Thursday, August 3, 2006

Human Enhancement in Down Syndrome: Is it Ethical?

The issue of the ethics of human enhancement has so many different examples with multiple considerations that it is fascinating to dwell on that issue. On this blog we have already considered the role of physicians in the general issue of non-therapeutic cosmetic surgery and also the perhaps as yet esoteric use of nanotechnology in human enhancement. As you may have noticed on previous threads here on infant male circumcision, there is much consternation and concern about removal of normal foreskin of the infant’s penis for what purpose.
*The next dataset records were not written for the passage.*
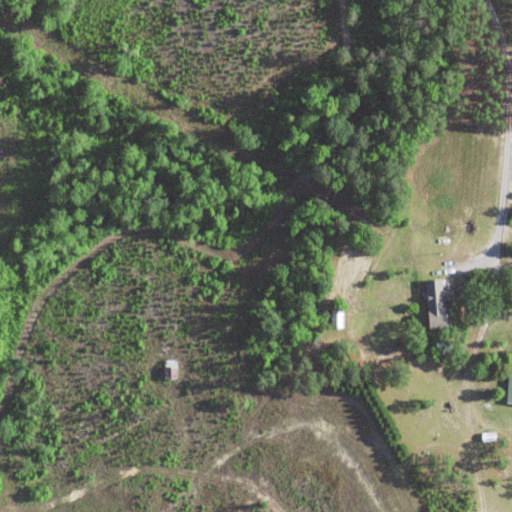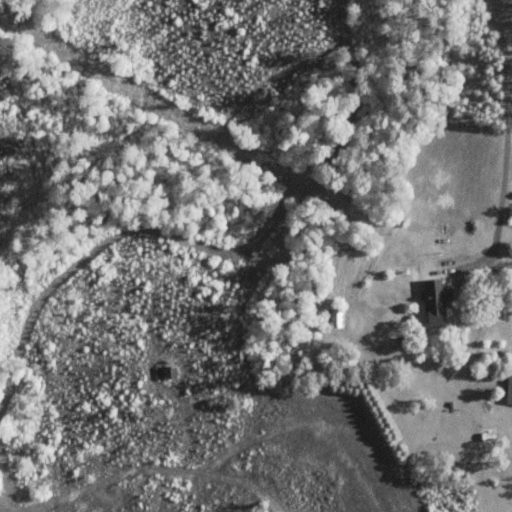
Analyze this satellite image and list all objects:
road: (508, 131)
building: (435, 303)
building: (509, 385)
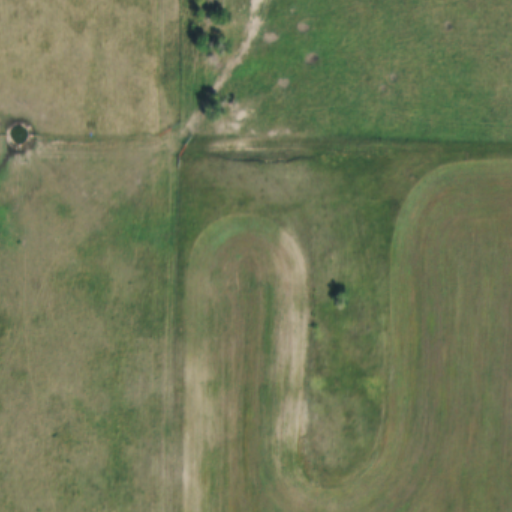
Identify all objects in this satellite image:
road: (345, 144)
road: (175, 256)
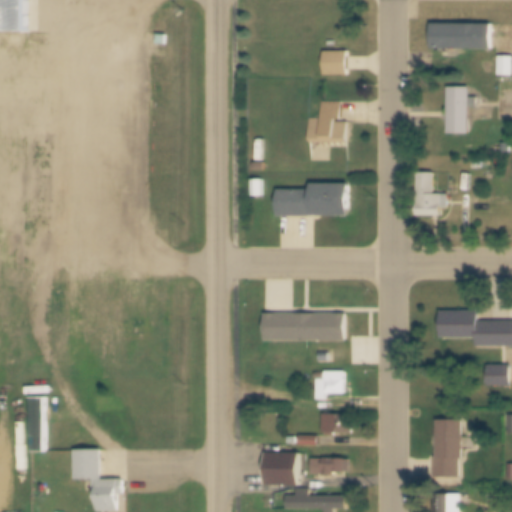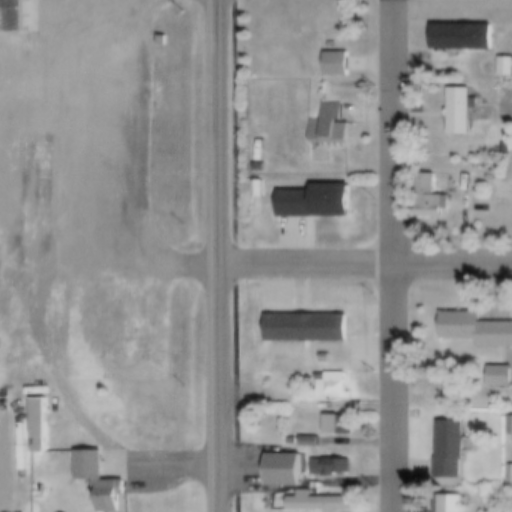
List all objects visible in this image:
building: (14, 15)
building: (16, 17)
building: (465, 34)
building: (461, 35)
building: (339, 62)
building: (334, 63)
building: (21, 65)
building: (504, 65)
building: (507, 68)
building: (457, 110)
building: (463, 113)
building: (329, 124)
building: (334, 126)
building: (509, 148)
road: (62, 172)
building: (262, 189)
building: (429, 196)
building: (431, 197)
building: (315, 200)
building: (319, 203)
building: (0, 217)
road: (217, 256)
road: (392, 256)
road: (365, 267)
building: (475, 328)
building: (310, 329)
building: (477, 330)
building: (329, 357)
building: (501, 373)
building: (497, 375)
building: (330, 385)
building: (335, 386)
building: (336, 423)
building: (38, 424)
building: (335, 425)
building: (511, 425)
road: (93, 426)
building: (43, 428)
building: (313, 442)
building: (448, 447)
building: (452, 449)
road: (182, 462)
building: (333, 466)
building: (271, 470)
building: (287, 470)
building: (511, 472)
building: (98, 480)
building: (103, 482)
building: (447, 501)
building: (315, 502)
building: (320, 503)
building: (452, 503)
If there is no medical benefit then should this procedure be acceptable? (Please don’t specifically write your opinion regarding circumcision on THIS thread but go to the circumcision thread.)

Another interesting human enhancement procedure to discuss is that of prescribing human growth hormone to children with normal growth hormone levels but of short stature or anticipated short stature because of short stature parents. I hope to go into this issue later.
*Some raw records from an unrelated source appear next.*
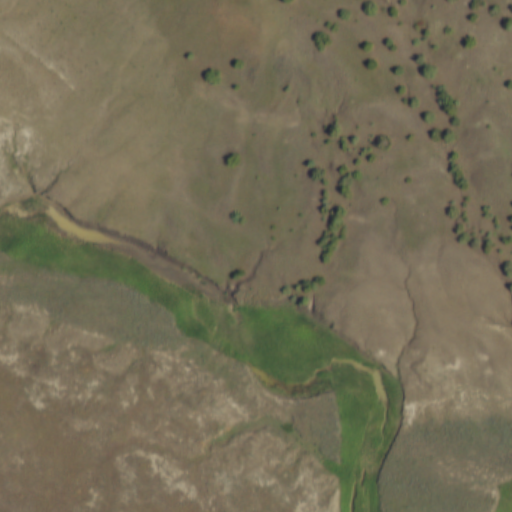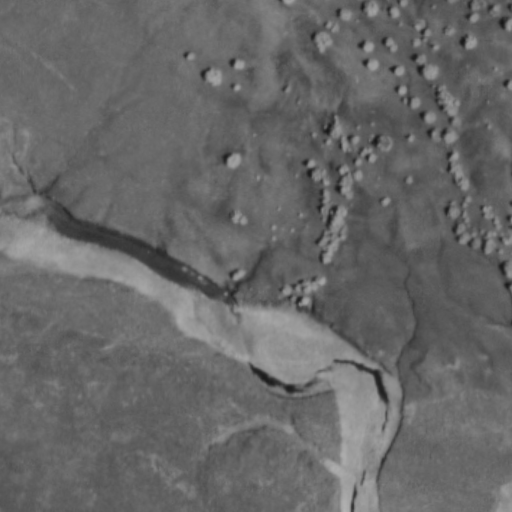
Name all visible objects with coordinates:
river: (360, 480)
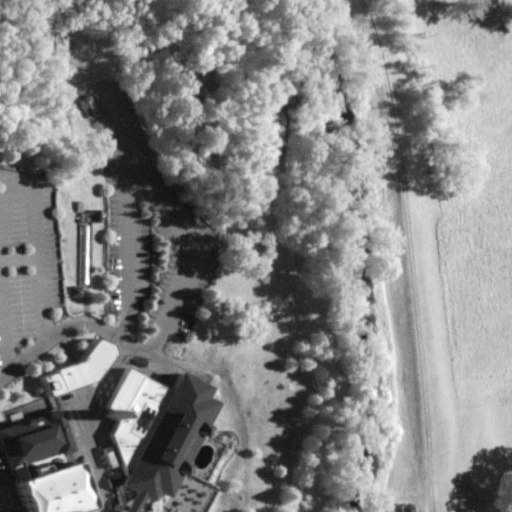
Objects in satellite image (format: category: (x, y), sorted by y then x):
parking lot: (99, 240)
river: (362, 242)
building: (13, 415)
building: (168, 436)
building: (112, 447)
building: (49, 463)
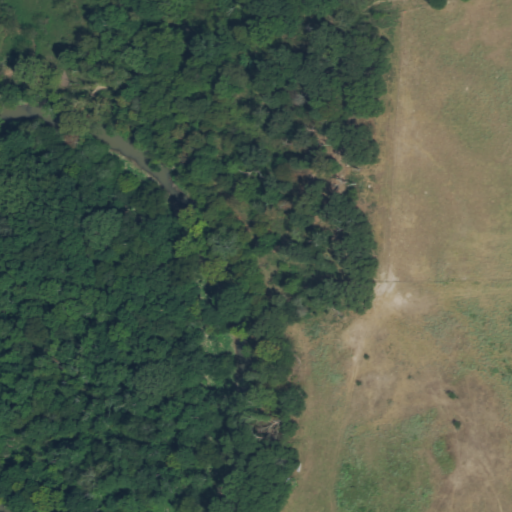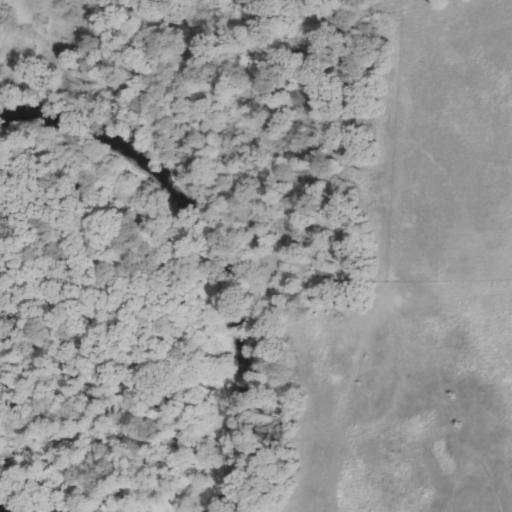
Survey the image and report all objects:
river: (240, 352)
The human enhancement issue that I would like to initiate in today’s post is the one discussed in the current August 2006 issue of Virtual Mentor “Adding burden to burden: cosmetic surgery for children with
Down syndrome” by Ann K. Suziedelis, PhD. The article starts out with the following:


Expectant parents dream of giving birth to a beautiful, robust and “perfect” baby. In reality this does not always happen. When things go wrong there is sometimes nothing parents can do to ameliorate the condition of their afflicted child. For others, the imperfections are so slight that they barely affect the child’s leading a normal life. It is a specific group caught in the middle of this spectrum—high-functioning children with Down syndrome (DS)—who evoke the ethical question discussed here. That is, is it ethical for parents to subject children with DS to purely cosmetic surgery that offers no medical benefit for them before the children are old enough to give any informed and freely considered assent?
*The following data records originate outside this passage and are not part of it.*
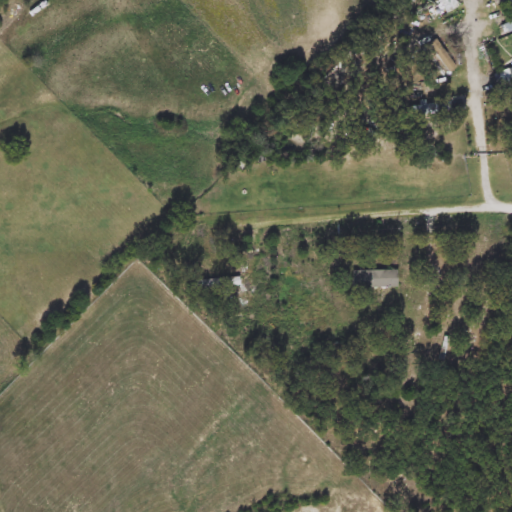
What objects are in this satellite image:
building: (505, 80)
building: (505, 81)
building: (427, 110)
building: (428, 110)
road: (479, 139)
road: (393, 213)
building: (430, 277)
building: (430, 277)
building: (373, 278)
building: (373, 279)
building: (212, 283)
building: (213, 284)
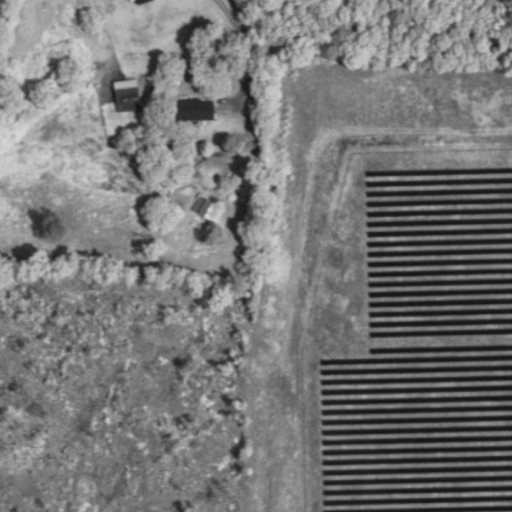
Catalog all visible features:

Please go to Virtual Mentor and read the entire article and then return and write your opinions of whether it is ethical to subject a child, without the child’s assent, if not informed consent, to a surgery which may have no medical benefit but which some parents might feel would be in the child’s best interest and I think, perhaps, also in the parents own best interest. I will look forward toward reading your views. ..Maurice.